I see a lot of rhetoric lately about the women’s U.S. Soccer team being unsportsmanlike and unpatriotic, so stop. Right here. They are heroes. If you are going to get your feathers all ruffled because they cussed a bit in the thrill of their celebrations, please remember that many of you still call Kobe Bryant an icon, just as you do Ben Roethlisberger…both of these athletes accused (and I believe rightly so) of rape. Bengals running back Joe Mixon punched a girl in the face, but fans still cheer a good run up the middle. Kareem Hunt was accused of three violent incidents, proof positive, but Browns fans are slobbering and panting in hope he will be allowed on the field. Aaron Hernandez was found guilty of first degree murder and is serving life in prison, but Patriots fans didn’t miss a beat cheering their team. Maybe the “outrage” here isn’t about over-celebrating. Maybe it is really concerned with the idea that the Right despises Megan Rapinoe for announcing she doesn’t have plans to visit the White House. Hmm. I don’t want to turn this into a Left versus Right thing, not today, but how many famous people must refuse to go to the White House (besides the absolute tool, Kanye West) until we start looking at it through the lens of who is sitting in the oval office to begin with…and maybe he is the problem and not the other way around?

Anyway. My feeling is this. For anyone who is bitching and moaning about the “liberals” and the anti-Trumpers being unpatriotic, I have a suggestion. You want to make a difference? Let’s make a new law that resembles Israel’s requirement of serving in the army for two years before one goes and starts an adult life. For us, however, let’s make it law that after graduating high school, Americans must teach their expertise in a failing public school for two years, at a school-teacher’s salary. A company in search of their services will promise them a job at entry level after the two years of American service. Of course, even for high school graduates versus college, the annual pay would be less in the classroom than what would be attained in the business world, so the difference is donated back to the school for supplies, trips, guest speakers, and broadened curriculums.

If you are an artist, you teach art. If you are a computer game wiz, you teach computer game creation. If you are a welder, you teach welding.

There would be too many teachers flooding into the schools, you say! Good. It would decrease class size. Hell, maybe public school would become one on one tutoring sessions centered on the given expertise. I’m in. How ’bout you?

Wait. The high school grads wouldn’t have a teaching degree, so how would they know how to teach? Uh. Hello…now the certified teachers can be bosses. Certified teachers oversee student teaching all the time. Certified teachers, take what you know about the art of teaching and…teach it! Maybe, just maybe, these young future experts in the field will realize how awesome it is to teach children, and they will switch careers, become teachers, and enrich that community!
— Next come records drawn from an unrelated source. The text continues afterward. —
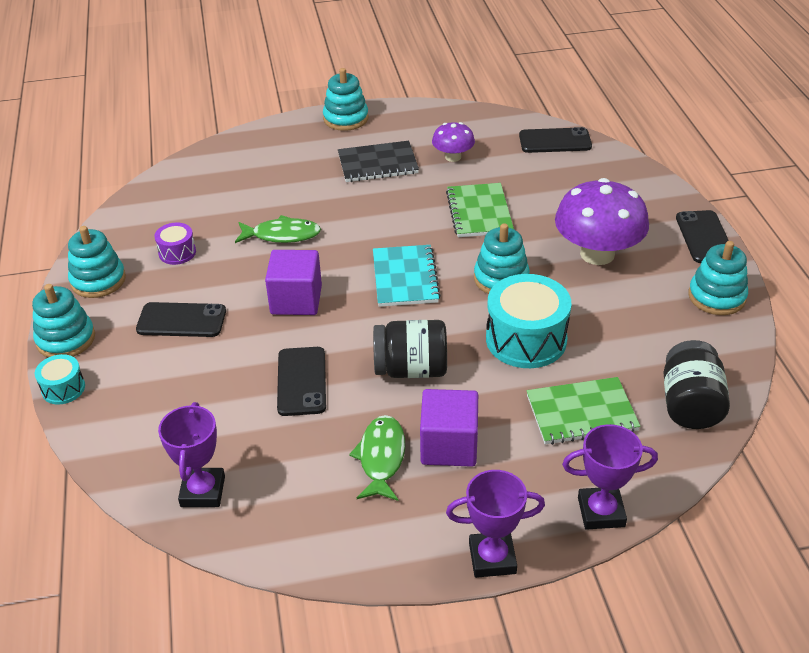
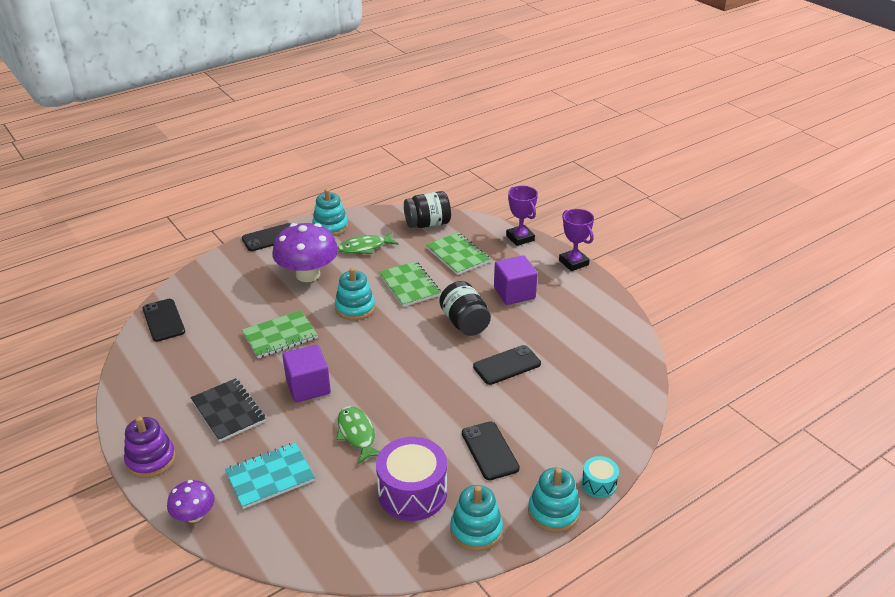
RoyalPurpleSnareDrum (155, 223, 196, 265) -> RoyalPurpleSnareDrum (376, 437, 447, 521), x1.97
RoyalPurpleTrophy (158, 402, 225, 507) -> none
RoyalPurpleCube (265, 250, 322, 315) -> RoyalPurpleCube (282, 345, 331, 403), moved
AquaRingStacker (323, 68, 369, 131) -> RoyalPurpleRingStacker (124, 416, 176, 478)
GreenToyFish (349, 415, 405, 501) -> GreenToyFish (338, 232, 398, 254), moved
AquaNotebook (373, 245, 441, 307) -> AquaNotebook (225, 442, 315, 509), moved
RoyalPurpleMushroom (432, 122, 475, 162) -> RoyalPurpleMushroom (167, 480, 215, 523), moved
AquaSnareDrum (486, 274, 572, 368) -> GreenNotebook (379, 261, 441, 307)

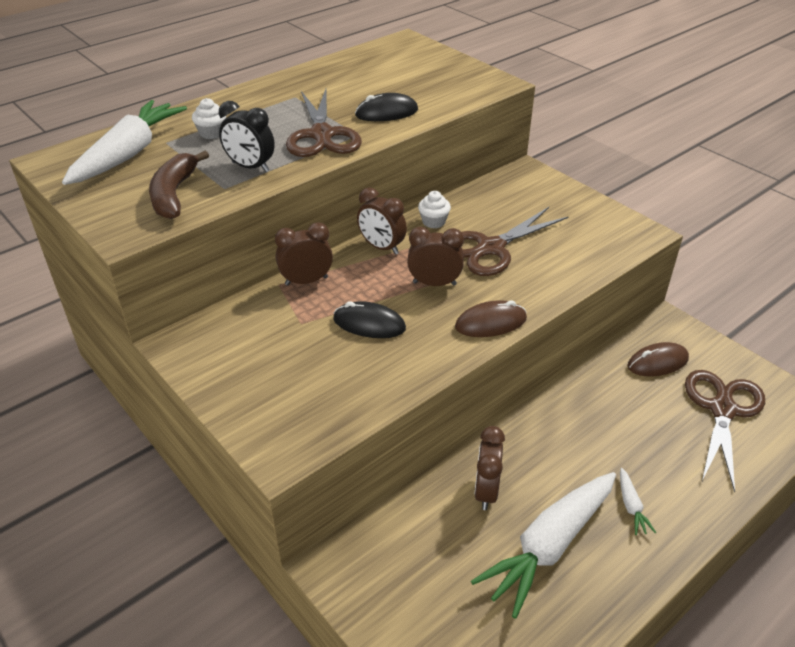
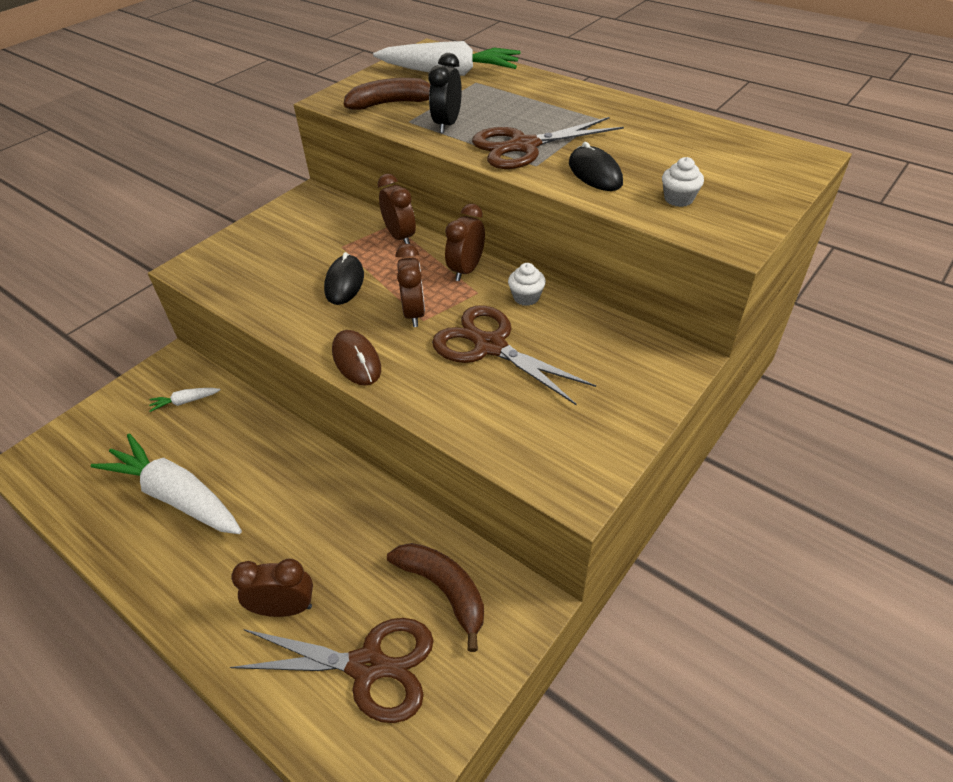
PureWhiteCupcake (192, 98, 226, 139) -> PureWhiteCupcake (662, 157, 704, 207), moved
BrownAlarmClock (474, 426, 505, 510) -> BrownAlarmClock (231, 559, 313, 617), moved
PureWhiteToyCarrot (620, 468, 656, 535) -> PureWhiteToyCarrot (149, 388, 221, 412), moved
BrownPcMouse (628, 342, 689, 376) -> BrownBananaFruit (387, 543, 484, 652)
There still would be too many teachers versus kids you say! Ok. If the school has reached its capacity for one on one instruction, the balance of graduated experts putting in their two years would be required to go to low income houses for home visits, teaching illiterate parents to read. That way, they would read to their kids and make sure the next generation doesn’t come into kindergarten and first grade without pre-reading skills.

Stop bitching about our heroes kneeling for a good cause or celebrating a great win. Stop thinking that the head of the Department of Education can simply donate money to the Republican party, and therefore be qualified to run education in this country. Stop bitching at the “other” simply because it feels good to bitch. They are Americans too, and until you have gone in and taught in the public schools, you have NO IDEA how to solve the problems in the country or the world.